Nadine répondait aussi bien et aussi souvent qu'elle le pouvait à ces lettres, mais son truc à elle, c'était le tricot. Elle lui avait fait parvenir ce long long cache-nez comme l'enfant joueur envoie à travers la pièce la pelote, en prenant soin de ne pas lâcher le bout et en espérant que le chaton qu'il s'imagine ramingue s'attachera à jouer avec, suffisamment longtemps, le temps de l'approcher, de l'amadouer, pour le caresser voire l'attraper. Il fallait bien qu'il lui reste attaché et qu'un jour elle lui revienne.

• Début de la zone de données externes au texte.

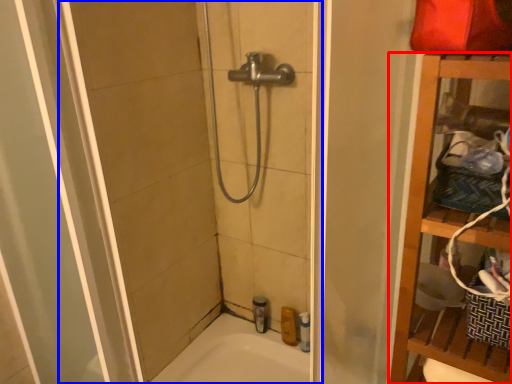
Question: Among these objects, which one is farthest to the camera, furniture (highlighted by a red box) or shower door (highlighted by a blue box)?

Choices:
 (A) furniture
 (B) shower door

Answer: (A)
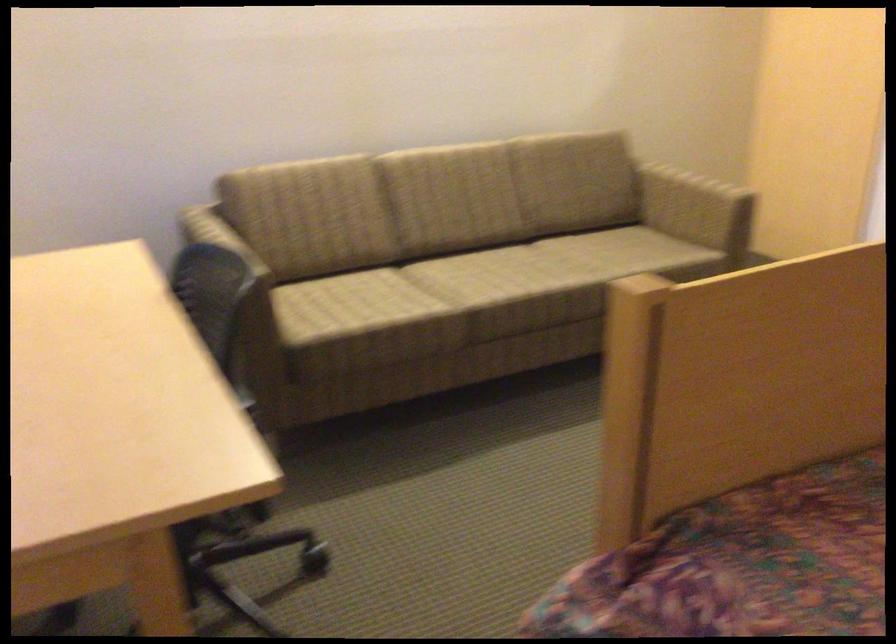
The image size is (896, 644). I want to click on sofa armrest, so click(694, 207).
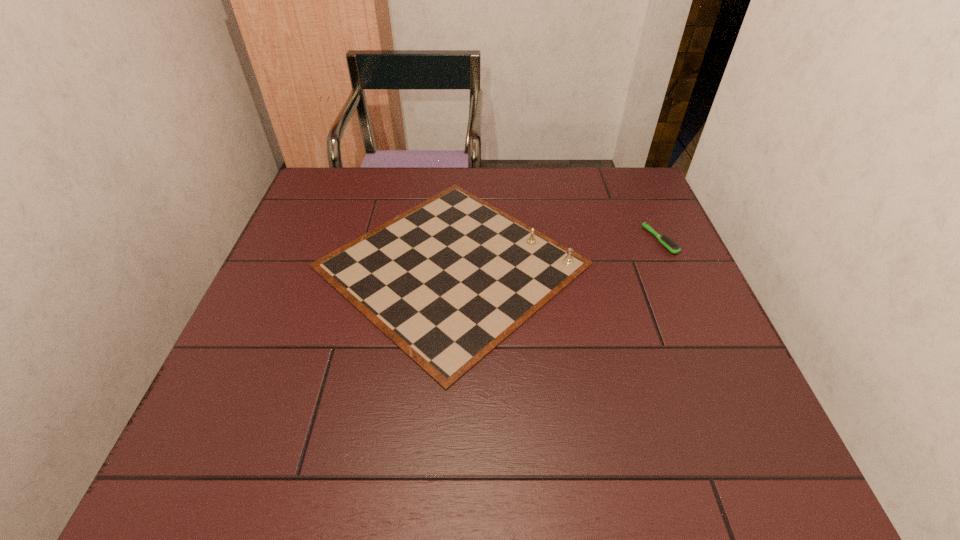
I want to click on vacant area at the far edge, so click(394, 209).

Locate an element on the screen. The height and width of the screenshot is (540, 960). vacant space at the left edge of the desktop is located at coordinates (258, 426).

Image resolution: width=960 pixels, height=540 pixels. I want to click on blank space at the right edge of the desktop, so click(697, 305).

In the image, there is a desktop. At what (x,y) coordinates should I click in order to perform the action: click on free space at the far left corner. Please return your answer as a coordinate pair (x, y). The height and width of the screenshot is (540, 960). Looking at the image, I should click on (353, 209).

Where is `blank space at the near left corner of the desktop`? This screenshot has height=540, width=960. blank space at the near left corner of the desktop is located at coordinates (180, 465).

The height and width of the screenshot is (540, 960). Identify the location of free space in the image that satisfies the following two spatial constraints: 1. on the back side of the hairbrush; 2. on the right side of the gameboard. tap(453, 240).

Identify the location of free spot that satisfies the following two spatial constraints: 1. on the back side of the right object; 2. on the left side of the left object. (453, 240).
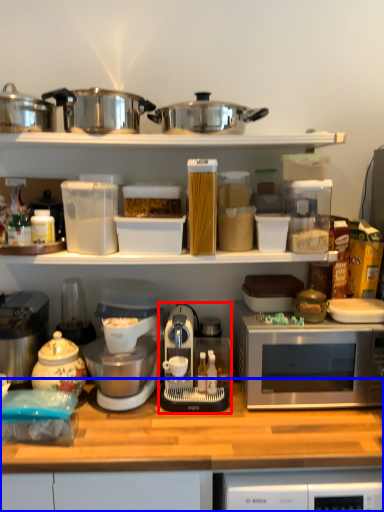
Question: Which of the following is the farthest to the observer, appliance (highlighted by a red box) or countertop (highlighted by a blue box)?

Choices:
 (A) appliance
 (B) countertop

Answer: (A)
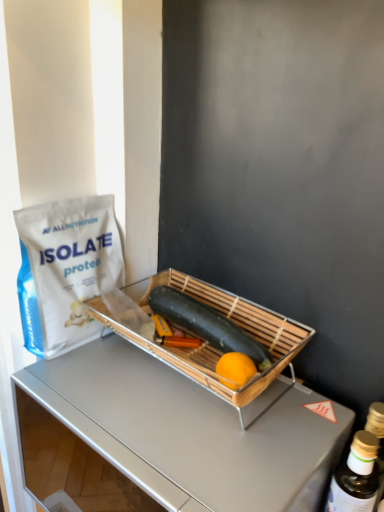
I want to click on blank space above metallic silver desk at center (from a real-world perspective), so click(x=163, y=411).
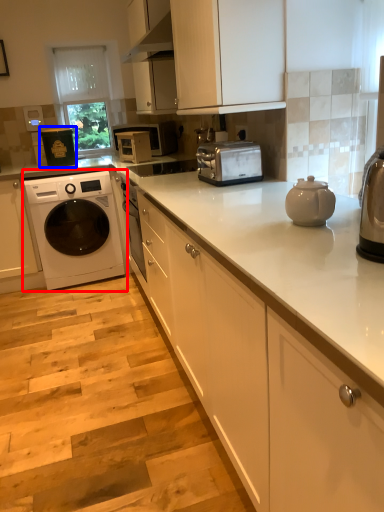
Question: Which point is closer to the camera, washing machine (highlighted by a red box) or appliance (highlighted by a blue box)?

Choices:
 (A) washing machine
 (B) appliance

Answer: (A)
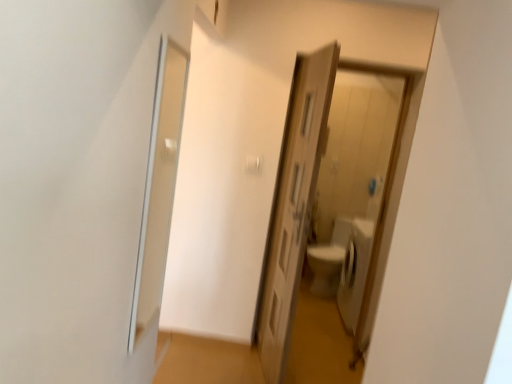
Locate an element on the screen. vacant area on top of brown wooden door at center, the first path when ordered from front to back (from a real-world perspective) is located at coordinates (241, 364).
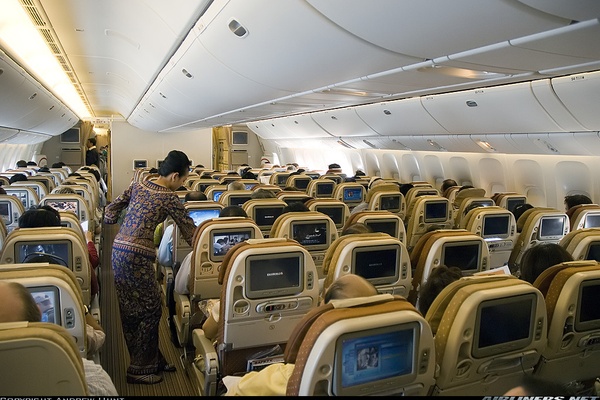
Find the location of a particular element. This screenshot has height=400, width=600. windows is located at coordinates (x=378, y=169), (x=425, y=178), (x=460, y=180), (x=504, y=192), (x=565, y=192), (x=12, y=168), (x=1, y=170).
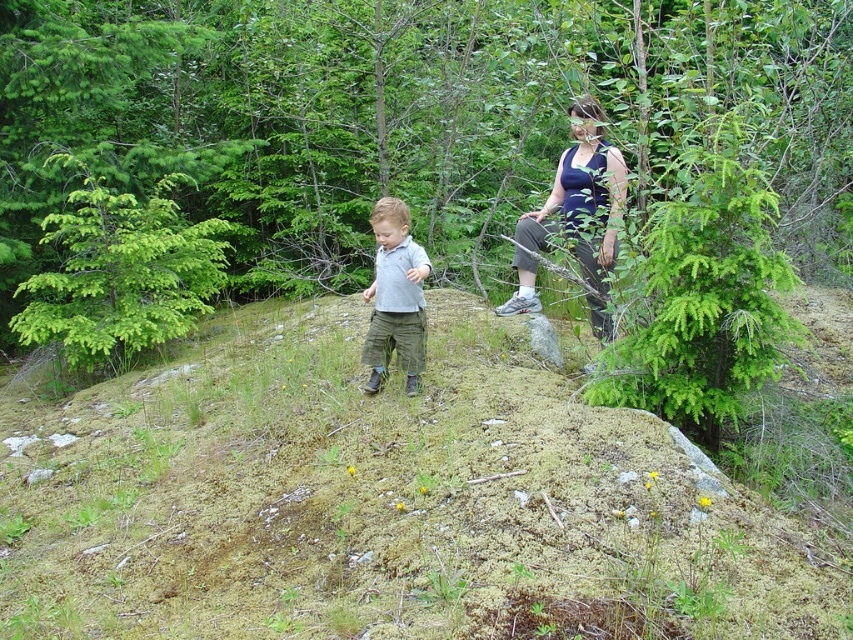
You are a hiker standing at the center of the forest scene. You notice the green mossy hillside at center and the light gray cotton shirt at center. Which object is positioned lower in the image?

The green mossy hillside at center is below the light gray cotton shirt at center, so the green mossy hillside at center is positioned lower in the image.

You are standing at point (402, 118) in the forest. What is the closest object to you?

The closest object to you is the green leafy tree at center located at point (402, 118).

You are a hiker who wants to wear a shirt that matches the color of the moss in the scene. Which of the two shirts, the dark blue tank top at upper right or the light gray cotton shirt at center, would better match the moss color?

The light gray cotton shirt at center would better match the moss color because the moss is described as green, and light gray is closer to green than dark blue.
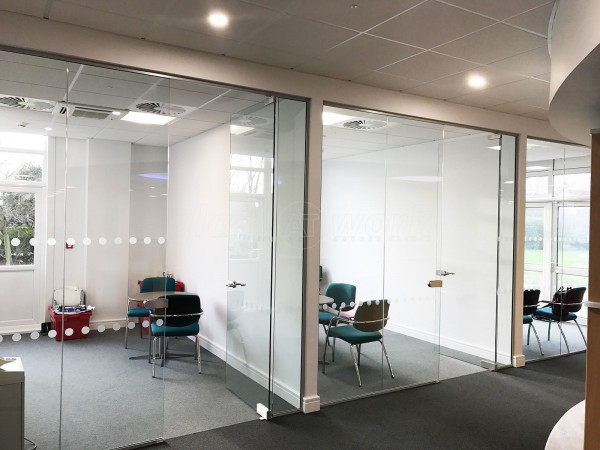
Find the location of a particular element. This screenshot has height=450, width=600. glass door is located at coordinates (255, 262), (423, 259).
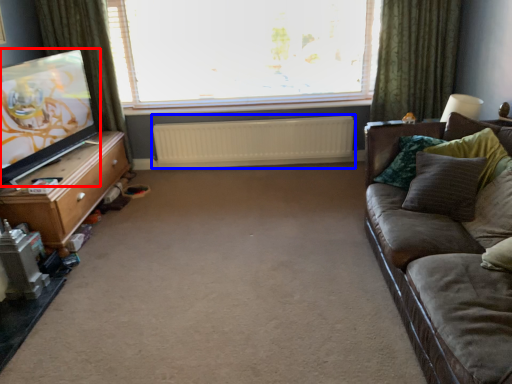
Question: Which of the following is the farthest to the observer, television (highlighted by a red box) or radiator (highlighted by a blue box)?

Choices:
 (A) television
 (B) radiator

Answer: (B)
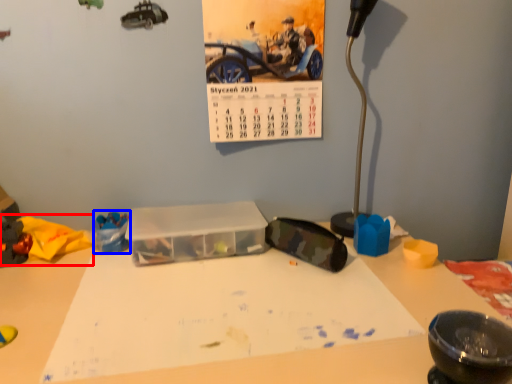
Question: Which point is further to the camera, toy (highlighted by a red box) or toy (highlighted by a blue box)?

Choices:
 (A) toy
 (B) toy

Answer: (B)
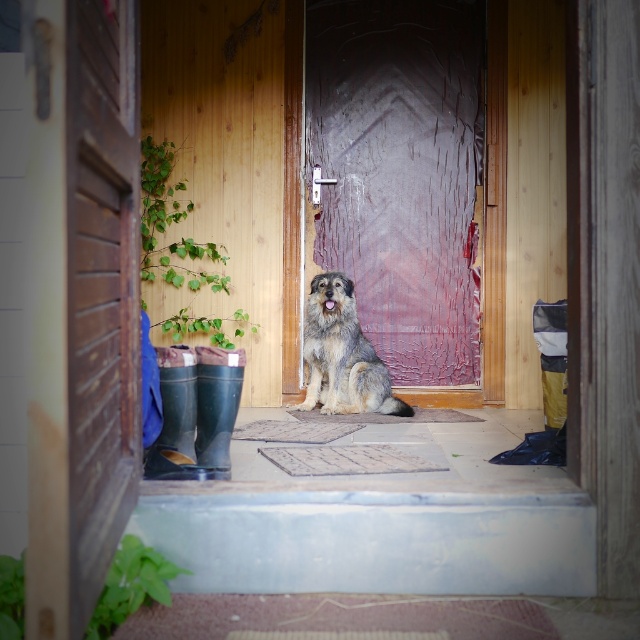
The height and width of the screenshot is (640, 640). Identify the location of wooden screen door at center. tap(401, 172).

Does wooden screen door at center have a larger size compared to gray-furred dog at center?

Correct, wooden screen door at center is larger in size than gray-furred dog at center.

Who is more distant from viewer, (436, 164) or (305, 339)?

The point (436, 164) is behind.

Locate an element on the screen. The height and width of the screenshot is (640, 640). wooden screen door at center is located at coordinates (401, 172).

Is wooden screen door at center below rustic wood door at left?

Actually, wooden screen door at center is above rustic wood door at left.

Does wooden screen door at center appear over rustic wood door at left?

Indeed, wooden screen door at center is positioned over rustic wood door at left.

Does point (456, 225) lie behind point (84, 138)?

Yes, point (456, 225) is farther from viewer.

This screenshot has width=640, height=640. Find the location of `wooden screen door at center`. wooden screen door at center is located at coordinates (401, 172).

Can you confirm if rustic wood door at left is thinner than gray-furred dog at center?

Yes, rustic wood door at left is thinner than gray-furred dog at center.

Image resolution: width=640 pixels, height=640 pixels. Describe the element at coordinates (100, 288) in the screenshot. I see `rustic wood door at left` at that location.

The width and height of the screenshot is (640, 640). Find the location of `rustic wood door at left`. rustic wood door at left is located at coordinates (100, 288).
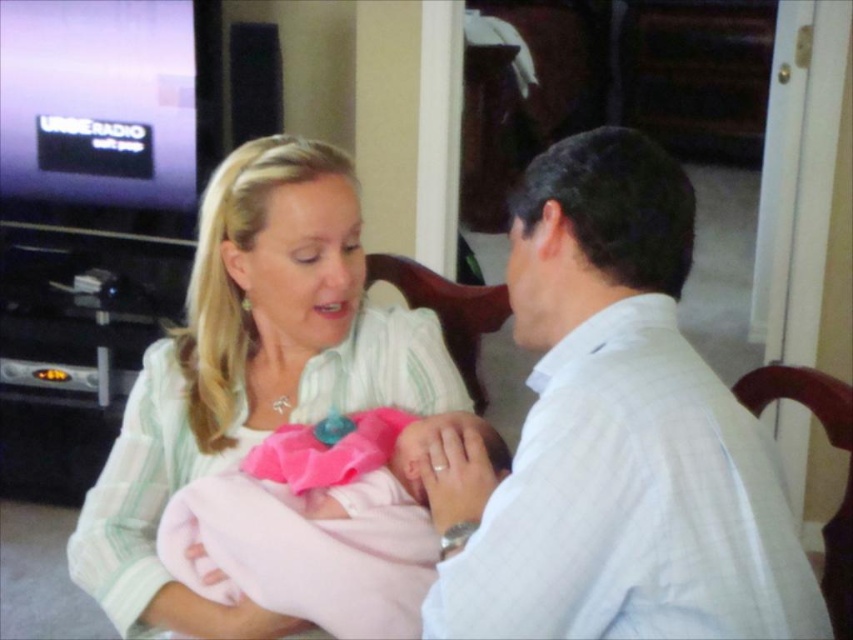
Question: Is white striped shirt at right to the right of pink fabric baby at center from the viewer's perspective?

Choices:
 (A) no
 (B) yes

Answer: (B)

Question: Among these points, which one is farthest from the camera?

Choices:
 (A) (341, 180)
 (B) (265, 541)
 (C) (477, 515)

Answer: (A)

Question: Which point is farther from the camera taking this photo?

Choices:
 (A) (422, 518)
 (B) (312, 282)

Answer: (B)

Question: Does pink fabric baby at center appear under pink satin baby at center?

Choices:
 (A) yes
 (B) no

Answer: (B)

Question: Can you confirm if white striped shirt at right is positioned above pink fabric baby at center?

Choices:
 (A) yes
 (B) no

Answer: (A)

Question: Which point is closer to the camera taking this photo?

Choices:
 (A) (122, 572)
 (B) (463, 620)

Answer: (B)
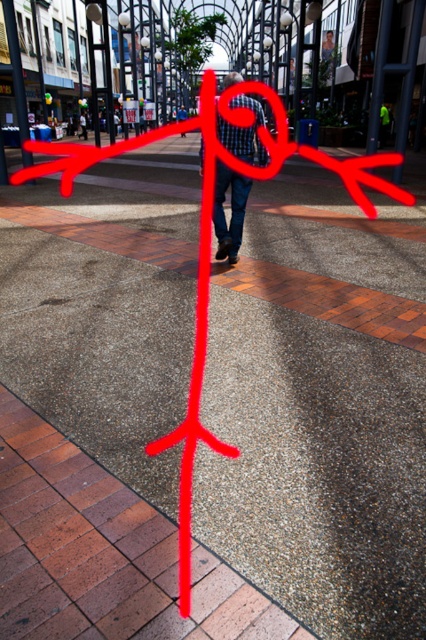
Question: Does metallic pole at upper right lie behind metallic pole at upper center?

Choices:
 (A) yes
 (B) no

Answer: (A)

Question: Which point is farther from the camera taking this photo?

Choices:
 (A) (230, 104)
 (B) (184, 116)
 (C) (14, 65)
 (D) (380, 81)

Answer: (B)

Question: Which of these objects is positioned farthest from the metallic pole at upper right?

Choices:
 (A) checkered fabric shirt at center
 (B) denim pants at center
 (C) denim jeans at center

Answer: (B)

Question: Which point is closer to the camera taking this photo?

Choices:
 (A) (181, 106)
 (B) (22, 118)
 (C) (370, 140)
 (D) (239, 173)

Answer: (D)

Question: Is metallic pole at upper center closer to camera compared to denim pants at center?

Choices:
 (A) no
 (B) yes

Answer: (B)

Question: Is metallic pole at upper center positioned at the back of denim jeans at center?

Choices:
 (A) no
 (B) yes

Answer: (A)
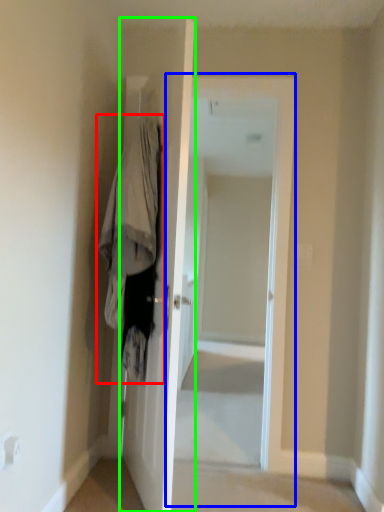
Question: Considering the real-world distances, which object is closest to clothing (highlighted by a red box)? screen door (highlighted by a blue box) or door (highlighted by a green box).

Choices:
 (A) screen door
 (B) door

Answer: (B)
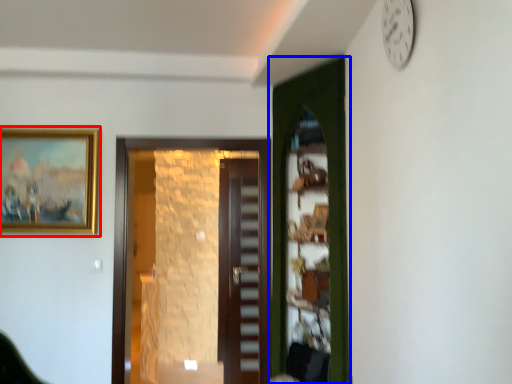
Question: Which object appears farthest to the camera in this image, picture frame (highlighted by a red box) or door (highlighted by a blue box)?

Choices:
 (A) picture frame
 (B) door

Answer: (A)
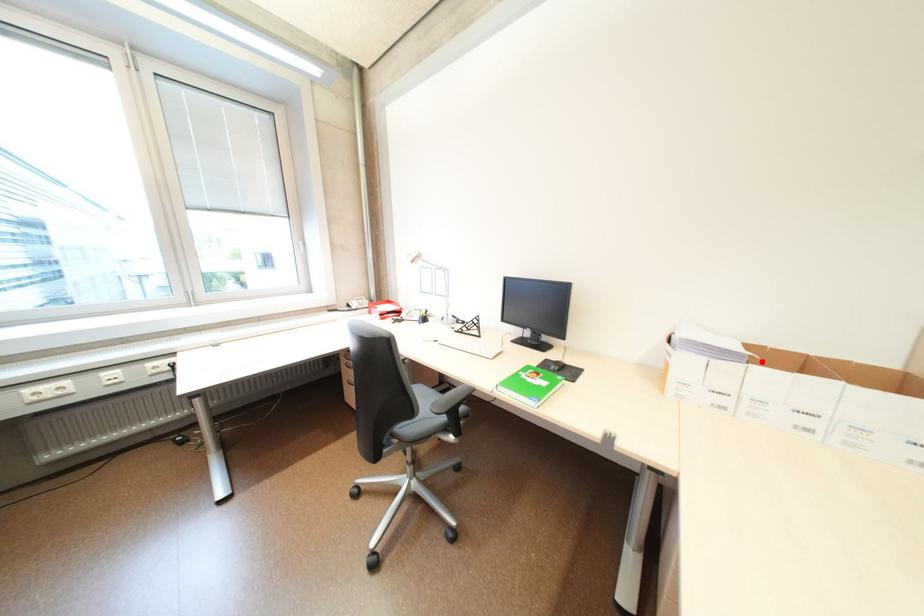
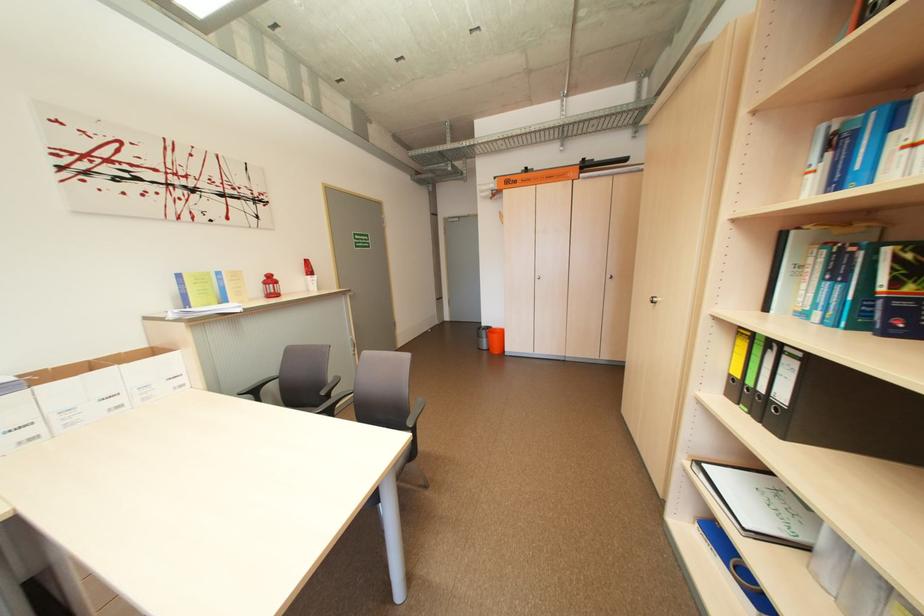
Where in the second image is the point corresponding to the highlighted location from the first image?

(43, 384)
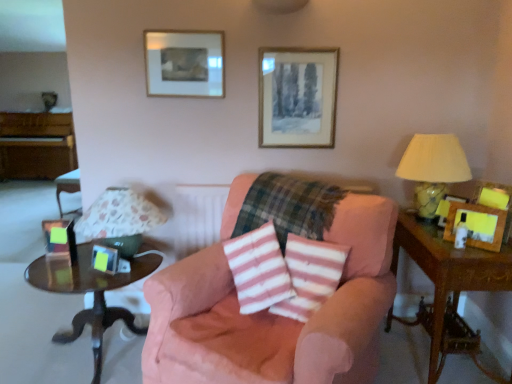
Question: From the image's perspective, is wooden side table at right, marked as the 2th table in a left-to-right arrangement, above or below yellow fabric lampshade at right, the 2th table lamp viewed from the left?

Choices:
 (A) above
 (B) below

Answer: (B)

Question: Considering the positions of wooden side table at right, marked as the 2th table in a left-to-right arrangement, and yellow fabric lampshade at right, the 1th table lamp positioned from the right, in the image, is wooden side table at right, marked as the 2th table in a left-to-right arrangement, wider or thinner than yellow fabric lampshade at right, the 1th table lamp positioned from the right,?

Choices:
 (A) thin
 (B) wide

Answer: (B)

Question: Which object is positioned closest to the plaid fabric at center?

Choices:
 (A) wooden side table at right, marked as the 2th table in a left-to-right arrangement
 (B) metallic silver picture frame at lower left, the 4th picture frame positioned from the back
 (C) wooden picture frame at right, the first picture frame viewed from the right
 (D) wooden side table at left, the 1th table positioned from the left
 (E) pink fabric chair at center

Answer: (E)

Question: Which object is positioned farthest from the wooden picture frame at right, placed as the 3th picture frame when sorted from bottom to top?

A travers la distance quelque peu cruelle, en tout cas agaçante, bravant les tempêtes, dépassant les montagnes, franchissant océans et continents, protégée par la carène des soutes, leur correspondance faisait donc la navette. Leur dernier échange fut à propos des allées et venues serinées, des nuptiales envolées d'un couple d'oiseaux qu'ils observèrent chacun à leur bout de la terre et qui portaient au bec, l'un et l'autre, parfois une plume parfois un bout de laine pour aller rendre douillet le nid matrimonial.

 

Blaise est nu; il se balance doucement, le cache-nez autour du cou. Il tenait à n'avoir plus que ça sur lui. Une des extrémités, pendante, caresse légèrement son sexe en érection. Son regard est ailleurs comme perdu dans les limbes.
Il a repensé à ces chers moments où ils s'étaient revus, embrassés, touchés, découverts un peu plus, connus un peu mieux, et n'a pu s'ôter de la tête les contreparties encombrantes et navrantes, celles concernant la vie triviale, les obligations  rendant les différences incompatibles, qui avaient eu raison de leur relation, qui avaient fricoté contre leur union. Etaient-ce les vraies raisons? Après tout, nul n'a bien compris ce qui se passait. Disons qu'il y eut comme un dérapage de destins. Un jour, ils ne purent plus se toucher, se tripoter, se sentir, se couvrir de baisers, et puis pour finir ils ne s'écrivirent plus ni ne se tricotèrent.

Blaise se balance doucement, le cache-nez noué autour du cou, le regard ailleurs, perdu dans les limbes.

Il s'est émerveillé une dernière fois de cette charmante trame sans nom, indéfinissable à souhait, ainsi que de cette couleur mal nommée à teinte spirituelle qui parlait si bien d'elle. Une dernière fois car le voilà nu se balançant, le cache-nez à bandes jaunes lui serrant la gorge, le voilà nu se balançant, pendu.